R. Kelly, shown here in Chicago court in 2019, stood trial in Brooklyn after decades of sexual abuse allegations / © GETTY IMAGES NORTH AMERICA/AFP/File
A Chicago native who soared to global celebrity on a burst of megahits in the 1990s, for years R. Kelly endured as one of R&B's top stars, even as he faced a slew of sex abuse allegations.
But now, three decades after he was first documented to have abused a minor, the 55-year-old artist will spend 30 years in prison after a New York jury convicted him of running a criminal ring that trapped teenagers and women in a web of sexual, emotional and physical abuse.
The three-time Grammy winner born Robert Sylvester Kelly has sold over 75 million records globally, making him one of the most commercially successful R&B musicians ever, with hits like "I Believe I Can Fly" and "Ignition (Remix)."
But Kelly's success always included an asterisk: rumors of criminal sexual activity swirled for decades and the artist periodically settled sex crime allegations out of court.
In a pre-#MeToo world that saw victims far less empowered, Kelly acted with impunity, multiple indictments said.
Prosecutors for the trial in Brooklyn federal court detailed a "Robert Kelly-centric universe" that saw his associates support the singer's predatory behavior.
The musician's defense dubbed Kelly a "playboy" and a "sex symbol" who was merely living the hedonistic, jet-set life international superstars are accustomed to.
But the jury of five women and seven men found him guilty on all charges in September 2021, convicting him of using his fame to systematically recruit victims for sex, buttressed by his entourage.
- Child porn acquittal -
R. Kelly, shown here at the 2013 American Music Awards, for years acted with impunity despite serious sex abuse allegations against him, prosecutors say / © GETTY IMAGES NORTH AMERICA/AFP/File
Born January 8, 1967, in Chicago, Kelly was the third of four children raised by his mother.
In his 2012 memoir, he describes sexual experiences as early as eight years old, saying he sometimes watched older couples have sex, and was instructed to photograph them.
He said an older woman raped him, also when he was eight, and that an older man in the neighborhood sexually abused him when he was a pre-teen.
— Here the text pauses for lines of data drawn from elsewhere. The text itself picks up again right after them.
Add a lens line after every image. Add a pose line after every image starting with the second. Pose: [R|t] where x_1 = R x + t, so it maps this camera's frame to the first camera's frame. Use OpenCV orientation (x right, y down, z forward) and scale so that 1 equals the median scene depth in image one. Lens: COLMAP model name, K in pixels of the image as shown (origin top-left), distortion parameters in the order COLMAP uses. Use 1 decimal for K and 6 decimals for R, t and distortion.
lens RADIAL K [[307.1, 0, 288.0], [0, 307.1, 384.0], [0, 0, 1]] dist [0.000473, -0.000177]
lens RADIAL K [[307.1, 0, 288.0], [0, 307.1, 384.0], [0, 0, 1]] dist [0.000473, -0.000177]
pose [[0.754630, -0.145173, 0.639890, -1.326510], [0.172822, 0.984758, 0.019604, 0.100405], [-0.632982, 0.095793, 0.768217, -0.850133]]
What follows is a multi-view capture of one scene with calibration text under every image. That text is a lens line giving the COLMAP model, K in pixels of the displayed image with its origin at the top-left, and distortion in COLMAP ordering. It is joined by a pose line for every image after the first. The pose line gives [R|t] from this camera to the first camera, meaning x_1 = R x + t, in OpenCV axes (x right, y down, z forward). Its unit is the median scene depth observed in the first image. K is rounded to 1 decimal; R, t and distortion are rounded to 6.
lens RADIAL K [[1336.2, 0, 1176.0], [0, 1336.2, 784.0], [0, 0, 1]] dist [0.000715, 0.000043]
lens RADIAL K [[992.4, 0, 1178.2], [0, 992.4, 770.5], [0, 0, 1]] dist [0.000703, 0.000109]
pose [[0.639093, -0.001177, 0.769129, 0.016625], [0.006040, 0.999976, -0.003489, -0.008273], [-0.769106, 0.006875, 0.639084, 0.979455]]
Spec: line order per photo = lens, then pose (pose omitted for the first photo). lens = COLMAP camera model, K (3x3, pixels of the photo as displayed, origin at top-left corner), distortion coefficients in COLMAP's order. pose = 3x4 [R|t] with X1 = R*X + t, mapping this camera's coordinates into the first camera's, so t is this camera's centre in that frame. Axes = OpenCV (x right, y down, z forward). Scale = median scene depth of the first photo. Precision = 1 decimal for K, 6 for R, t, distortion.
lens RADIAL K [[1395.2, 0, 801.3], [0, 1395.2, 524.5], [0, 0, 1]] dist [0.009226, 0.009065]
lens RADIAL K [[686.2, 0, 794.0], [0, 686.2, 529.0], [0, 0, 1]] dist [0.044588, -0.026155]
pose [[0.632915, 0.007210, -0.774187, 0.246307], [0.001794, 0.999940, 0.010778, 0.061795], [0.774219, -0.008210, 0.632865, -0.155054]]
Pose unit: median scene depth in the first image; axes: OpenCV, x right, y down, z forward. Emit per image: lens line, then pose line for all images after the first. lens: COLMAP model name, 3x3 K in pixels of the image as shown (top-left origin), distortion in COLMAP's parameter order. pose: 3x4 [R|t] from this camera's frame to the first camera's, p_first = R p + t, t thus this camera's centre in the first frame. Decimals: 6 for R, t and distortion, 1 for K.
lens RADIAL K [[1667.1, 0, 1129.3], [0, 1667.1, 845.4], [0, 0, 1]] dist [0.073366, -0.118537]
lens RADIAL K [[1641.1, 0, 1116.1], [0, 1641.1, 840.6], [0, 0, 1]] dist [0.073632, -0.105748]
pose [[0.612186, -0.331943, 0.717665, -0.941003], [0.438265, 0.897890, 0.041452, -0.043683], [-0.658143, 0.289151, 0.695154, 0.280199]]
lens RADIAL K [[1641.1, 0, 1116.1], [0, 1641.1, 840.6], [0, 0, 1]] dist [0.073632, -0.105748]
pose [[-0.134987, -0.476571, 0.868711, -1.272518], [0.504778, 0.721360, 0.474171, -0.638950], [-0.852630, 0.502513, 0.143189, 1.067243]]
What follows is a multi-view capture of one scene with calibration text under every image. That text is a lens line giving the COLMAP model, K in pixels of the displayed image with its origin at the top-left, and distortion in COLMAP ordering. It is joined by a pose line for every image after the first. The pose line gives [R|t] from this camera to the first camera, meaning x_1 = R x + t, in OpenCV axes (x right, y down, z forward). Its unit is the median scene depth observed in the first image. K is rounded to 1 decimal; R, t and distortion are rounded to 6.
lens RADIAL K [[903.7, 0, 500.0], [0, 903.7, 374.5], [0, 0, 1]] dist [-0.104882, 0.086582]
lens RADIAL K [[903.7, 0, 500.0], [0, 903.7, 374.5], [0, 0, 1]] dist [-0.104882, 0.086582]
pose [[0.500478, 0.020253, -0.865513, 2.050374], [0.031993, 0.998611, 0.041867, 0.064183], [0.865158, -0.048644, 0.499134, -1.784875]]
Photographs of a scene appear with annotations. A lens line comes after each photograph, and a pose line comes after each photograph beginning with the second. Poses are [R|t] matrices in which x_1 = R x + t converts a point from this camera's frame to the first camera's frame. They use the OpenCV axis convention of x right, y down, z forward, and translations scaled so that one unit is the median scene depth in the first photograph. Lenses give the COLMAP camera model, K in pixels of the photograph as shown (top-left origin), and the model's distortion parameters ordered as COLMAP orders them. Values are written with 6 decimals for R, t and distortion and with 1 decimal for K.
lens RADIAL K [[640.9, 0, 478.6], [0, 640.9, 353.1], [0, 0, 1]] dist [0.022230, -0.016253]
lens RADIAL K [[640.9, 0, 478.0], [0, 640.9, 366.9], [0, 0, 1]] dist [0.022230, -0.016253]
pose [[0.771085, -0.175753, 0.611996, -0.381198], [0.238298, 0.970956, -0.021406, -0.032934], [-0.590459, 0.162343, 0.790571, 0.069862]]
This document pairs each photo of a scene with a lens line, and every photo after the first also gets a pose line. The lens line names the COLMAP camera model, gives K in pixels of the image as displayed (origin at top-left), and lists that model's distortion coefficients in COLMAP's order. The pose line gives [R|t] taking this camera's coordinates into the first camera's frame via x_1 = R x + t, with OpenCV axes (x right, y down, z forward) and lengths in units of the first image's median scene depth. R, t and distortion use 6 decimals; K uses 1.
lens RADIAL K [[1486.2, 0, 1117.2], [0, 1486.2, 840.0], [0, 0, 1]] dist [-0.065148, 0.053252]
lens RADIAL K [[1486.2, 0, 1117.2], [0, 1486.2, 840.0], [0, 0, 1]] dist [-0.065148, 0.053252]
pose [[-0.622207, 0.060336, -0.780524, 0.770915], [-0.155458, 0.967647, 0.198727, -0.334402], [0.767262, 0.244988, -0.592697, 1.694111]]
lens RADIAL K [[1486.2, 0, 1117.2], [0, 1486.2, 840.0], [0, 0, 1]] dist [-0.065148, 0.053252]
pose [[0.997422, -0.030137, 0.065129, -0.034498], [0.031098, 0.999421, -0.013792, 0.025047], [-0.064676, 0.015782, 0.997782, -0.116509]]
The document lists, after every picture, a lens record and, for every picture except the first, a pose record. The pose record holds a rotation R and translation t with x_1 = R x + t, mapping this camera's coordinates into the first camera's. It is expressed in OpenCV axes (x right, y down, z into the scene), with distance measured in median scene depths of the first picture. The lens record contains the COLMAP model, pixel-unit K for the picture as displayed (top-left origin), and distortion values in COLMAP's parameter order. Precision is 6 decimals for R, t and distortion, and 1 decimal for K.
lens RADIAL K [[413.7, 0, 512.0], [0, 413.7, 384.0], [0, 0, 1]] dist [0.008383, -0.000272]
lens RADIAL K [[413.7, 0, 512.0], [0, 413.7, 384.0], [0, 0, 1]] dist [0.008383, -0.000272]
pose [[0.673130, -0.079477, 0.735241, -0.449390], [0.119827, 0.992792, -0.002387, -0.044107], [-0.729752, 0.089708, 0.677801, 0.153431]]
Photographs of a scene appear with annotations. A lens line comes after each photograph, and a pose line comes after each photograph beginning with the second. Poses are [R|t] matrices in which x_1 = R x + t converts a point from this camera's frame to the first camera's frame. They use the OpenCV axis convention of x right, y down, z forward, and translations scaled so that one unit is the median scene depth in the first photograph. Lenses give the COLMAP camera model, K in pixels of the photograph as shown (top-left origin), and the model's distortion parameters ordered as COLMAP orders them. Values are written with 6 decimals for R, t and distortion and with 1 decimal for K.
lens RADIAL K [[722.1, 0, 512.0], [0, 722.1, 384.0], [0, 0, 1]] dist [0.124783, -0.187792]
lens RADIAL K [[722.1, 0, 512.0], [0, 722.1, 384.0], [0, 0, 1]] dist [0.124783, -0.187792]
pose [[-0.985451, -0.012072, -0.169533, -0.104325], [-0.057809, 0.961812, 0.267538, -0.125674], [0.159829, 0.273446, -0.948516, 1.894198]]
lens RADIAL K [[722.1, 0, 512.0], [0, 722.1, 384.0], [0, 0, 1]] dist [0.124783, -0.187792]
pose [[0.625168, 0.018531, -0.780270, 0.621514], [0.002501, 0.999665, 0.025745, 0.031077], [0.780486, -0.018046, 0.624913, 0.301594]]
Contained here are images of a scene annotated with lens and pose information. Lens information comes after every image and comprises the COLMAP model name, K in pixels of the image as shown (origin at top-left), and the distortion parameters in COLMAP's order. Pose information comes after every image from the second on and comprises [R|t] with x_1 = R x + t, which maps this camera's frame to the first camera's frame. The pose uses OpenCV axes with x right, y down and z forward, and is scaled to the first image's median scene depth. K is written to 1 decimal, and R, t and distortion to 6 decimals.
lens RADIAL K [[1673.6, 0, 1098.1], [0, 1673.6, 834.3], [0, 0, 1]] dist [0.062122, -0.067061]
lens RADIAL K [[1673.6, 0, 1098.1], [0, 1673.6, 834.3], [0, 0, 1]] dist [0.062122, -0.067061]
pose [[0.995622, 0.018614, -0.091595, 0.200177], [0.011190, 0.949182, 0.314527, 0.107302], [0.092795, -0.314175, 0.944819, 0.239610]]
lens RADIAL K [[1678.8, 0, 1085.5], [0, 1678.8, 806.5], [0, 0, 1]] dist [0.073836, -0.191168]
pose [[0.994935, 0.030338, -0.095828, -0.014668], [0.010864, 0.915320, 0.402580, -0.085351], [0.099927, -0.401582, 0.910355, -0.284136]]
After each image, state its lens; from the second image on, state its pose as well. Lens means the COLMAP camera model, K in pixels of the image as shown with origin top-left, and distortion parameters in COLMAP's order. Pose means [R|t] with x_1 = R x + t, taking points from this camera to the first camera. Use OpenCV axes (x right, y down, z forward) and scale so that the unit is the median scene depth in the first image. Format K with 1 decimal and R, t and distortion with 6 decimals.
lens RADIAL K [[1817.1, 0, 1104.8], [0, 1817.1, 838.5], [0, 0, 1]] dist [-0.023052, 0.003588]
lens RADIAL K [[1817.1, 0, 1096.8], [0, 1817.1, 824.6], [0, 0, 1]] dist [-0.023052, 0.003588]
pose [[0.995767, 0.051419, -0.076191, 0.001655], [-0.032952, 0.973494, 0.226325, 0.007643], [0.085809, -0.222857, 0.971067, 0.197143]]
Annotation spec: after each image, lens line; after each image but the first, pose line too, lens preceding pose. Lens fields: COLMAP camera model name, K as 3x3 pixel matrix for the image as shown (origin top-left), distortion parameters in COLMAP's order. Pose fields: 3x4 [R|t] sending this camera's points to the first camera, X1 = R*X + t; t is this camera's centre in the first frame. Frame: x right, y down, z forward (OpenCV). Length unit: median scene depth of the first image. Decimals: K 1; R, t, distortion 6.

Kelly has long been rumored to be illiterate, which was repeatedly raised during the Brooklyn trial, despite 14 solo albums to his name.
His former attorney said Kelly writes in phonetic notes rather than standard English.
Jive Records signed him in 1991, after a label executive reportedly heard him singing at a barbeque in Chicago.
Kelly released his first solo album "12 Play" in 1993, featuring sexed up jams such as "Bump N' Grind," a record that topped the R&B charts for nine weeks.
Despite his tumultuous personal life -- including his ultimately annulled marriage to 15-year-old protege Aaliyah -- Kelly's fame skyrocketed.
But in the early 2000s, Chicago reporter Jim DeRogatis anonymously received two tapes that appeared to show Kelly having sex with young girls, the second of which led to the artist's indictment for child pornography.
After years of trial delays, during which he continued to tour and record, Kelly was acquitted on all counts in that controversial trial.
- 'Mute R. Kelly' -
In January 2019, a Lifetime docu-series once again said the quiet part loud, interviewing women who cast Kelly as manipulative, violent and hyperfocused on young girls who he allegedly demanded call him "daddy" / © GETTY IMAGES NORTH AMERICA/AFP/File
For years, the accusations had little impact on Kelly's fame.
From 2005 to 2012, he wrote, produced, directed and performed in the notorious "hip hopera" entitled "Trapped in the Closet," an absurdist tale of sex and lies that bewildered and impressed critics.
In July 2017, BuzzFeed published a lengthy investigation by DeRogatis, which alleged Kelly was operating a "sex cult" and holding six women hostage between Chicago and Atlanta.
At the same time, two women in Atlanta, Kenyette Barnes and Oronike Odeleye, founded the "Mute R. Kelly" movement, which encouraged boycotting his music.
"Someone had to stand up for Black women," Odeleye said at the time.
- More trials ahead -
In January 2019, a Lifetime docu-series again said the quiet part loud, interviewing women who cast Kelly as manipulative, violent and hyper-focused on young girls, who he allegedly demanded call him "daddy."
This time, the renewed scrutiny appeared to prompt a sea change.
His label dropped him and as outrage boiled over, fresh legal action brewed.
Not long after Chicago prosecutors levelled 10 counts of aggravated criminal sexual abuse against him, federal prosecutors in both Illinois and New York indicted Kelly in 2019.
Disgraced and reportedly facing financial ruin, Kelly has been imprisoned without bail since the federal charges came out.
But he still has yet to be tried for crimes in the three other jurisdictions, including Chicago federal court, where a trial is due to begin August 15.